Simple Bytecode Interpreter in Python

This challenge asks you to build a rudimentary bytecode interpreter in Python. Bytecode interpreters are fundamental to many programming languages (like Java and Python itself!), translating intermediate code into machine-executable instructions. This exercise will help you understand the core concepts of interpreters and how they execute code.

Problem Description

You are tasked with creating a Python interpreter that executes a simplified bytecode. The bytecode consists of a list of instructions, each represented as a tuple. Your interpreter should take this bytecode as input and execute it, maintaining a stack to store intermediate values.

Instructions:

• PUSH <value>: Pushes the given value onto the stack. value can be an integer or a string.
• ADD: Pops the top two values from the stack, adds them (if both are numbers), concatenates them (if both are strings), and pushes the result back onto the stack. If the types are incompatible, raise a TypeError.
• SUB: Pops the top two values from the stack, subtracts them (if both are numbers), raises a TypeError otherwise.
• MUL: Pops the top two values from the stack, multiplies them (if both are numbers), raises a TypeError otherwise.
• DIV: Pops the top two values from the stack, divides them (if both are numbers), raises a TypeError and ZeroDivisionError if necessary.
• PRINT: Pops the top value from the stack and prints it to the console.
• HALT: Stops the execution of the interpreter.

Key Requirements:

• Implement a run function that takes the bytecode as a list of tuples and executes it.
• Use a stack (a Python list will suffice) to store values during execution.
• Handle type errors appropriately when performing operations on incompatible types.
• Handle ZeroDivisionError when dividing by zero.
• Raise a ValueError if the bytecode contains an invalid instruction.
• The interpreter should halt gracefully when encountering the HALT instruction.

Expected Behavior:

The interpreter should execute the bytecode instructions in order, modifying the stack as needed. The PRINT instruction should output the top value of the stack to the console. The HALT instruction should terminate the interpreter.

Edge Cases to Consider:

• Empty bytecode list.
• Bytecode with invalid instructions.
• Stack underflow (attempting to pop from an empty stack).
• Division by zero.
• Incompatible types for arithmetic/concatenation operations.

Examples

Example 1:

Input: [('PUSH', 5), ('PUSH', 3), ('ADD'), ('PRINT'), ('HALT')]
Output:
5
Explanation: Pushes 5 and 3 onto the stack. Adds them (5 + 3 = 8). Prints 8. Halts.

Example 2:

Input: [('PUSH', 'hello'), ('PUSH', ' world'), ('ADD'), ('PRINT'), ('HALT')]
Output:
hello world
Explanation: Pushes "hello" and " world" onto the stack. Concatenates them ("hello" + " world" = "hello world"). Prints "hello world". Halts.

Example 3:

Input: [('PUSH', 10), ('PUSH', 2), ('DIV'), ('PRINT'), ('HALT')]
Output:
5.0
Explanation: Pushes 10 and 2 onto the stack. Divides them (10 / 2 = 5.0). Prints 5.0. Halts.

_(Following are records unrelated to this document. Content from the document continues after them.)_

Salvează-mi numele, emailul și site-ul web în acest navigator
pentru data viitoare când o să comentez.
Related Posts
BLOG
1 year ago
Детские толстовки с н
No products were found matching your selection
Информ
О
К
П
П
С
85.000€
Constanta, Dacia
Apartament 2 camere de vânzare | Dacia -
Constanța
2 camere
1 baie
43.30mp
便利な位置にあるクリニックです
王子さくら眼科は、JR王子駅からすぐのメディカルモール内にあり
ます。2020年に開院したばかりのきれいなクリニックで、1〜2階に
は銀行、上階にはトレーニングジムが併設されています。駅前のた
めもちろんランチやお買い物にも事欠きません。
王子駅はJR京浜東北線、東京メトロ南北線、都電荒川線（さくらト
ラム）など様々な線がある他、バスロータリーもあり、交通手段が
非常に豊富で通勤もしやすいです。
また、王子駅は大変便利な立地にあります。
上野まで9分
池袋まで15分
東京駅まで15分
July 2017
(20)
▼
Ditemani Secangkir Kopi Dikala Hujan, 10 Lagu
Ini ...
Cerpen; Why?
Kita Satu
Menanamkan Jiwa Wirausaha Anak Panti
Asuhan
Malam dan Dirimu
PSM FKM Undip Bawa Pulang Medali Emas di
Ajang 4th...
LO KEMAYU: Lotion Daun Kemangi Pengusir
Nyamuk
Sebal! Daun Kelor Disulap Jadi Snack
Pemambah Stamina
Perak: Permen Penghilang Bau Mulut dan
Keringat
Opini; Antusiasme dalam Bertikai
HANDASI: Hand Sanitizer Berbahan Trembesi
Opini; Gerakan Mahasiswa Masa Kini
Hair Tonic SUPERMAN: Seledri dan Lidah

Example 4: (Edge Case - Division by Zero)

Input: [('PUSH', 10), ('PUSH', 0), ('DIV'), ('PRINT'), ('HALT')]
Output:
Traceback (most recent call last):
  File "<stdin>", line 1, in <module>
ZeroDivisionError: division by zero
Explanation: Pushes 10 and 0 onto the stack. Attempts to divide 10 by 0, raising a ZeroDivisionError.

Constraints

• The bytecode list will contain tuples of length 2. The first element of each tuple is the instruction name (string), and the second element is the argument (string or number).
• The interpreter should handle integer and string values.
• The bytecode list will not exceed 100 instructions.
• The interpreter should be reasonably efficient for the given constraints. Optimization is not the primary focus.

Notes

• Start by implementing the PUSH instruction and verifying that values are correctly pushed onto the stack.
• Then, implement the arithmetic and concatenation operations (ADD, SUB, MUL, DIV).
• After that, implement the PRINT and HALT instructions.
• Remember to handle errors gracefully and provide informative error messages.
• Consider using a dictionary to map instruction names to their corresponding functions for better code organization.
• Think about how to handle different data types and ensure type safety during operations.